Por ende, debemos comprender que la construcción del sujeto pueblo por parte de un actor social determinado (en este caso candidatos, representantes de una fuerza política) ha de reflejar no sólo los intereses afines que componen su identidad, sino también, la convergencia de una serie de intereses diferenciales respecto de otros sectores que representan demandas antagónicas para arrojarse la legitimidad del término. Por lo tanto, como sostiene Chantal Mouffe (2003), a la hora de estudiar las democracias es necesario aceptar la existencia de una línea divisoria representada por un nosotros/ellos como base de la constitución de ese pueblo que siempre está siendo disputado y regido por relaciones hegemónicas.
El aporte de Ernesto Laclau (2015), en cuanto a la teoría del discurso político es ineludible para el análisis de procesos como el que intentamos deconstruir y exponer donde hay una interrupción de la cadena equivalencial¹ propia de la construcción hegemónica del kirchnerismo por otra cadena alternativa. En función de esto, es importante la división entre significante vacío y significantes flotantes; entendido el primero como la construcción de una identidad popular con una frontera que se presenta estable, mientras que flotantes son aquellos que buscan aprehender conceptualmente la lógica de los desplazamientos. La distinción entre estas categorías se realiza solo a los fines analíticos ya que en la práctica se superponen, no se puede escindir una de las otras pero es necesario delimitarlas para determinar las dimensiones parciales “en cualquier proceso de construcción hegemónica del pueblo” (Laclau, 2005,p.168).
Por otra parte, la historia argentina está llena de ejemplos para ilustrar el carácter polisémico de la democracia y el pueblo. Es preciso mencionar que no fue lo mismo la democracia para Yrigoyen, que introdujo a las masas en la arena política; para Perón que le hablaba a la plaza y obtenía respuestas en una suerte de democracia directa; para las agrupaciones armadas de los 60-70 que entendieron la voluntad del pueblo en términos de lucha; para las dictaduras militares, que cercenaron las libertades de la sociedad; para el “padre de la democracia” Raúl Alfonsín, que restableció el orden democrático y sembró de esperanzas la vida pública; para el neoliberalismo de los 90; y para la versión remozada del peronismo que es el kirchnerismo.
Para la realización del presente artículo partimos de la certeza de que no existe una diferenciación válida entre los aspectos meramente lingüísticos y los referentes al campo de las acciones de cualquier práctica social; o que, como señalan Ernesto Laclau y Chantal Mouffe, esas diferencias pueden verse enmarcadas como internas a determinada producción social de sentido, pero dentro de totalidades discursivas (Laclau, Mouffe, 2015: 145).

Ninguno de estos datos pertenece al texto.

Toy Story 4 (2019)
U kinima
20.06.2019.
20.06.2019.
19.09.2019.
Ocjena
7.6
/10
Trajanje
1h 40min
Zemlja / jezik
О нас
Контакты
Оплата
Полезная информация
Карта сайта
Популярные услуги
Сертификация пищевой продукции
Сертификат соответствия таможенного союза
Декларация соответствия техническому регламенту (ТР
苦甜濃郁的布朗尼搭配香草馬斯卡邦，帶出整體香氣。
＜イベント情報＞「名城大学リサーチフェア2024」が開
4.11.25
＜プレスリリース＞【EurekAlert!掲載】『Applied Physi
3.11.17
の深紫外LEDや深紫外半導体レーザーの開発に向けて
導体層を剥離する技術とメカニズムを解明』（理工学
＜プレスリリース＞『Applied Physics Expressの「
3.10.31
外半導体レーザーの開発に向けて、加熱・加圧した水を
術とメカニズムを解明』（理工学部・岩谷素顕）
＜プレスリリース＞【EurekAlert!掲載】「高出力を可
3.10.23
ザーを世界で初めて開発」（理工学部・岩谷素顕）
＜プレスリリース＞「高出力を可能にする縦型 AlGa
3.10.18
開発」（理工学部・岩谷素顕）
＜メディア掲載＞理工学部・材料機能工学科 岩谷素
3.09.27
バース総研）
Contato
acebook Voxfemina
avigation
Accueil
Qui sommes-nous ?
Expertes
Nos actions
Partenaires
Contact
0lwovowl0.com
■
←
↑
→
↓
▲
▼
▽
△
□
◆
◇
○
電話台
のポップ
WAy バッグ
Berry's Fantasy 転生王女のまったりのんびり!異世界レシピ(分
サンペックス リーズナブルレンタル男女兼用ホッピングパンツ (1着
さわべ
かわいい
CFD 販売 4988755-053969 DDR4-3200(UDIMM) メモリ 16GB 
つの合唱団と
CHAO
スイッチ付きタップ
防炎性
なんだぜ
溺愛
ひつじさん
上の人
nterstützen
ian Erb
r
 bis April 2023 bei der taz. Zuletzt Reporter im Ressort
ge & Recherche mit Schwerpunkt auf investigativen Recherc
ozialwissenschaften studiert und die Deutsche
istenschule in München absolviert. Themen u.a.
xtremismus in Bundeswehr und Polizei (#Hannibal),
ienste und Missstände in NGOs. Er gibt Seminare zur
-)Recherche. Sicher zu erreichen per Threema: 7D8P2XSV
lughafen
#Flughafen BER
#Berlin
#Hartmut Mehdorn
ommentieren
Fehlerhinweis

Abordaremos el trabajo utilizando como herramienta metodológica el texto “La palabra adversativa”, de Eliseo Verón, por su pertinencia en el ámbito del discurso político, ya que, como su autor indica, en el análisis del discurso hay “niveles de funcionamiento” de los procesos políticos que se pueden exponer. En cuanto a la teoría, tomaremos algunas aproximaciones teóricas del concepto de pueblo, de la construcción del adversario y de las relaciones hegemónicas que coexisten en una coyuntura abordados mediante la obra de Chantal Mouffe y Ernesto Laclau. Consideramos pertinentes los aportes para exponer los mecanismos de creación del sujeto pueblo.